- [ФРАГМЕНТ ТЕКСТА]
▬▬▬▬▬▬▬▬▬▬

Совет начальства был принят фельдфебелем к сведению. Однажды фельдфебель отдал какое-то приказание Ф. М-чу. Фельдфебелю показалось, что рядовой Достоевский недостаточно быстро исполнил приказание. Тогда фельдфебель подошел к Ф. М-чу и сильно ударил его по голове. Об этом случае Ф. М. будто бы вспоминал с величайшим негодованием (Скандии). Но с другой стороны, у нас есть категорическое заявление Врангеля о том, что все рассказы о физическом насилии над Достоевским чистейший вымысел. От самого Достоевского не осталось непосредственного сообщения о насилии над ним. Трудно допустить, чтобы Ф. М. умолчал об этом из-за какого-то ложного чувства — стыда. «Записки из Мертвого дома» обнажают такие язвы человеческой души, что вряд ли бы Ф. М. стал умалчивать о расправе над ним, если бы таковая была.
Итак, почти после десятилетнего пребывания в Сибири, Достоевский вернулся в Европейскую Россию. Какая же у него осталась память о Сибири? Какие воспоминания о ней вывез Ф. М.? Ответом могут служить следующие строки из письма Ф. М-ча к Врангелю от 22 сентября 1859 г., когда он ожидал приезда Врангеля в Тверь: «Поговорим о старом, когда было так хорошо, о Сибири, которая мне теперь стала мила».

▬▬▬▬▬▬▬▬▬▬

- [ИСХОДНЫЕ ДАННЫЕ]
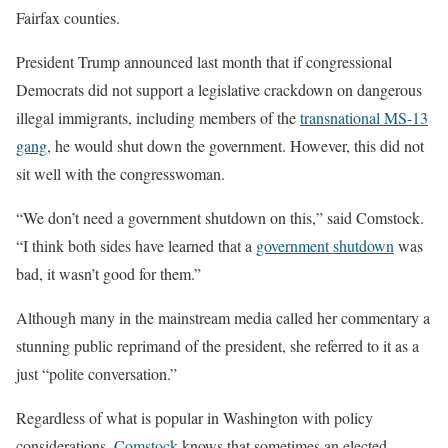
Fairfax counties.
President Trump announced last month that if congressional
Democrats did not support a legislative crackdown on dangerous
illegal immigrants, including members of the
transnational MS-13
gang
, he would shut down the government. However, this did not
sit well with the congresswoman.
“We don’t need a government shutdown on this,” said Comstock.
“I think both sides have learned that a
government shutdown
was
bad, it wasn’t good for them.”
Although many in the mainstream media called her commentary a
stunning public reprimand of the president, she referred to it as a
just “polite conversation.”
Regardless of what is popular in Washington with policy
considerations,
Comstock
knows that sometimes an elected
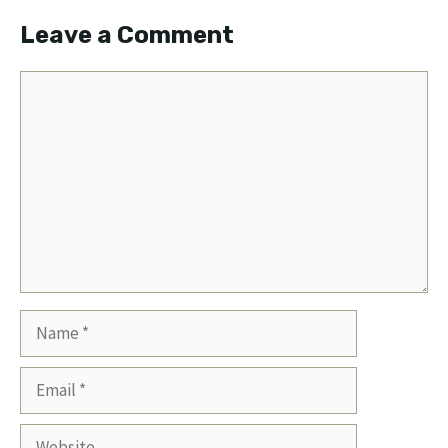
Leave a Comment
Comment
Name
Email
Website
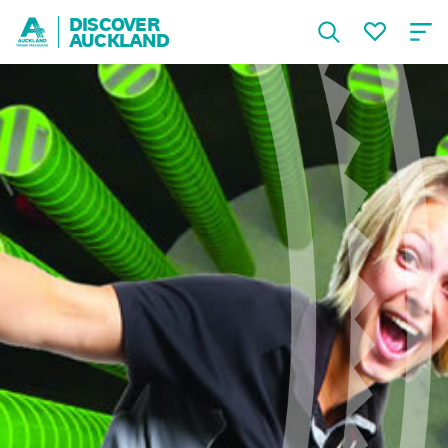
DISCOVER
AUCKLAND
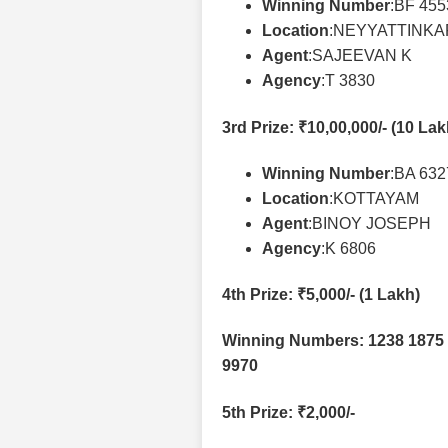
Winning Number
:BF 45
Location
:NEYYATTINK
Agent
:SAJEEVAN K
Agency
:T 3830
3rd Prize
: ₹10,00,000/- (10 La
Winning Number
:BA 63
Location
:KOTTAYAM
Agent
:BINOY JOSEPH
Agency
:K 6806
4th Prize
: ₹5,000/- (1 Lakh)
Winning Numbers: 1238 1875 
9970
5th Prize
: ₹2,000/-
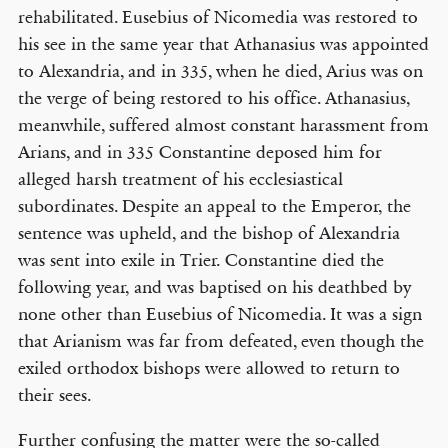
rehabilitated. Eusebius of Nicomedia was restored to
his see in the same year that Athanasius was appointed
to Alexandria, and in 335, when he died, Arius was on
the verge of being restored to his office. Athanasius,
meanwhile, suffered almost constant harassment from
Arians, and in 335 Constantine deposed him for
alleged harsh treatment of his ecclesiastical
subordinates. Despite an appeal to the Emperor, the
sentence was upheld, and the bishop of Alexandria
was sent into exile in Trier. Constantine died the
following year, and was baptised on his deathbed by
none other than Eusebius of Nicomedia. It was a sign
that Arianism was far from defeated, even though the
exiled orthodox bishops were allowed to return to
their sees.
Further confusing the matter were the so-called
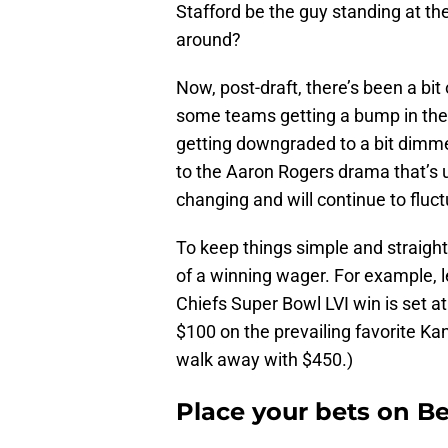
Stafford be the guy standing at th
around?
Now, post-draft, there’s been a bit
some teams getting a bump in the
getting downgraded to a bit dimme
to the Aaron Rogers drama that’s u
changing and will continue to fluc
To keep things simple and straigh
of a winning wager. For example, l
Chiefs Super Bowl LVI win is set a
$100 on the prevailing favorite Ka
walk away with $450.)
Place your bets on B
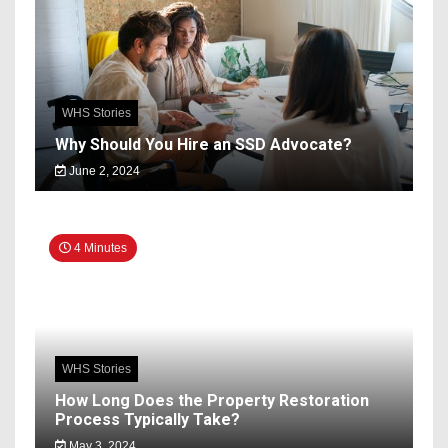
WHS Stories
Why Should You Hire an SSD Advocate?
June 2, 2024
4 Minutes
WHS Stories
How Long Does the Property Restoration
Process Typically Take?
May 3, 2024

▬▬▬▬▬▬▬▬▬▬

- [ЧТО СДЕЛАТЬ] Напишите продолжение текста о сибирских годах Достоевского, начав сразу после его последней фразы.

- [ОТВЕТ]
В романе «Униженные и оскорбленные» мы также видим отражение сочувственного отношения Достоевского к Сибири в словах одного из действующих лиц — Ивана Петровича, обращенных к Анне Андреевне: «Полно-те, Анна Андреевна, в Сибири совсем не так дурно, как кажется». Один из друзей Достоевского, Милюков, говорит, что «Достоевский никогда не жаловался на свою судьбу. Достоевский как будто бы был даже благодарен судьбе, которая дала ему возможность в ссылке не только хорошо узнать русского человека, но вместе с тем и лучше понять самого себя». В «Идиоте», устами своего героя, князя Мышкина, в котором заметны многие черты самого Достоевского, Ф. М. говорит: «Мне показалось, что и в тюрьме можно огромную жизнь найти». Находясь в каторге, в обществе товарищей, покрытых отвратительной корой преступлений, Достоевский иногда встречал в них «черты самого утонченного развития душевного: думаешь, что это зверь, — продолжает Достоевский, — а не человек… и вдруг приходит случайно минута, в которую душа его невольным порывом открывается наружу, и вы видите в ней такое богатство, чувство, сердце, такое яркое понимание и собственного и чужого страдания, что у вас как бы глаза открываются, и в первую минуту даже не верится тому, что вы сами увидели и услышали» («Записки из Мертвого дома»).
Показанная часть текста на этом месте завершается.